SLC2A1 is a Diagnostic Biomarker Involved in Immune Infiltration of Colorectal Cancer and Associated With m6A Modification and ceRNA

Xu-Sheng Liu; Jian-Wei Yang; Jing Zeng; Xue-Qin Chen; Yan Gao; Xue-Yan Kui; Xiao-Yu Liu; Yu Zhang; Yao-Hua Zhang; Zhi-Jun Pei

doi:10.3389/fcell.2022.853596

SLC2A1 is a Diagnostic Biomarker Involved in Immune Infiltration of Colorectal Cancer and Associated With m6A Modification and ceRNA

Front Cell Dev Biol. 2022 Mar 24:10:853596. doi: 10.3389/fcell.2022.853596. eCollection 2022.

Authors

Xu-Sheng Liu¹, Jian-Wei Yang², Jing Zeng³, Xue-Qin Chen⁴, Yan Gao¹, Xue-Yan Kui¹, Xiao-Yu Liu¹, Yu Zhang¹, Yao-Hua Zhang¹, Zhi-Jun Pei^{1

5}

Affiliations

¹ Department of Nuclear Medicine and Institute of Anesthesiology and Pain, Taihe Hospital, Hubei University of Medicine, Shiyan, China.
² Department of Nuclear Medicine, Xiangyang Central Hospital, Affiliated Hospital of Hubei University of Arts and Science, Xiangyang, China.
³ Department of Infection Control, Taihe Hospital, Hubei University of Medicine, Shiyan, China.
⁴ Hubei University of Medicine, Shiyan, China.
⁵ Hubei Clinical Research Center for Precise Diagnosis and Treatment of Liver Cancer, Taihe Hospital, Hubei University of Medicine, Shiyan, China.

Abstract

Background: Overexpression of solute carrier family 2 member 1 (SLC2A1) promotes glycolysis and proliferation and migration of various tumors. However, there are few comprehensive studies on SLC2A1 in colorectal cancer (CRC). Methods: Oncomine, The Cancer Genome Atlas (TCGA), and Gene Expression Omnibus (GEO) databases were used to analyze the expression of SLC2A1 in pan-cancer and CRC and analyzed the correlation between SLC2A1 expression and clinical characteristics of TCGA CRC samples. The expression level of SLC2A1 in CRC was certified by cell experiments and immunohistochemical staining analysis.

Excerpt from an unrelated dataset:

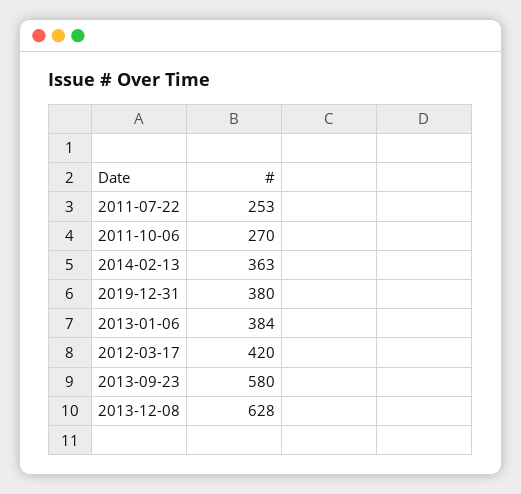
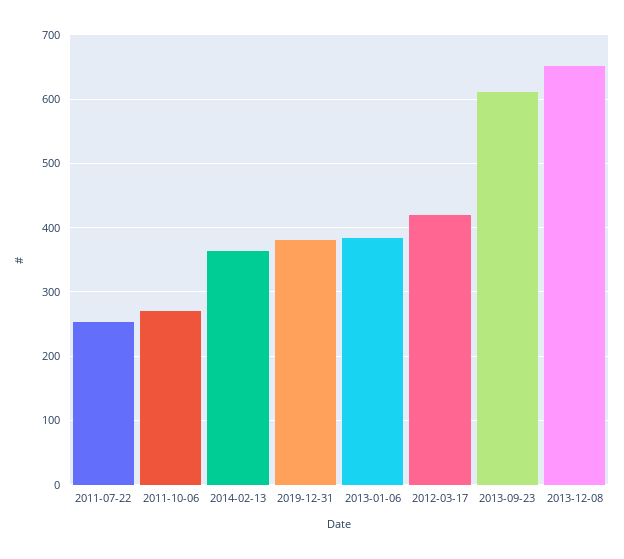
2013-09-23: 580 -> 610
2013-12-08: 628 -> 650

The Genome Ontology (GO), Kyoto Encyclopedia of Genes and Genomes (KEGG), and Gene Set Enrichment Analysis (GSEA) analyses of SLC2A1 relative genes were completed by bioinformatics analysis. The correlation between SLC2A1 expression level and CRC immune infiltration cell was analyzed by Tumor IMmune Estimation Resource (TIMER), Gene Expression Profiling Interactive Analysis (GEPIA), and TCGA database. The correlation between SLC2A1 expression level and ferroptosis and m6A modification of CRC was analyzed by utilizing TCGA and GEO cohort. Finally, the possible competing endogenous RNA (ceRNA) networks involved in SLC2A1 in CRC are predicted and constructed through various databases. Results: SLC2A1 is highly expressed not only in CRC but also in many other tumors. ROC curve indicated that SLC2A1 had high predictive accuracy for the outcomes of tumor. The SLC2A1 expression in CRC was closely correlated with tumor stage and progression free interval (PFI). GO, KEGG, and GSEA analysis indicated that SLC2A1 relative genes were involved in multiple biological functions. The analysis of TIMER, GEPIA, and TCGA database indicated that the SLC2A1 mRNA expression was mainly positively associated with neutrophils. By the analysis of the TCGA and GEO cohort, we identified that the expression of SLC2A1 is closely associated to an m6A modification relative gene Insulin Like Growth Factor 2 MRNA Binding Protein 3 (IGF2BP3) and a ferroptosis relative gene Glutathione Peroxidase 4 (GPX4). Conclusion: SLC2A1 can be used as a biomarker of CRC, which is associated to immune infiltration, m6A modification, ferroptosis, and ceRNA regulatory network of CRC.

Keywords: SLC2A1; ceRNA; colorectal cancer; immune infiltration; m6A modification.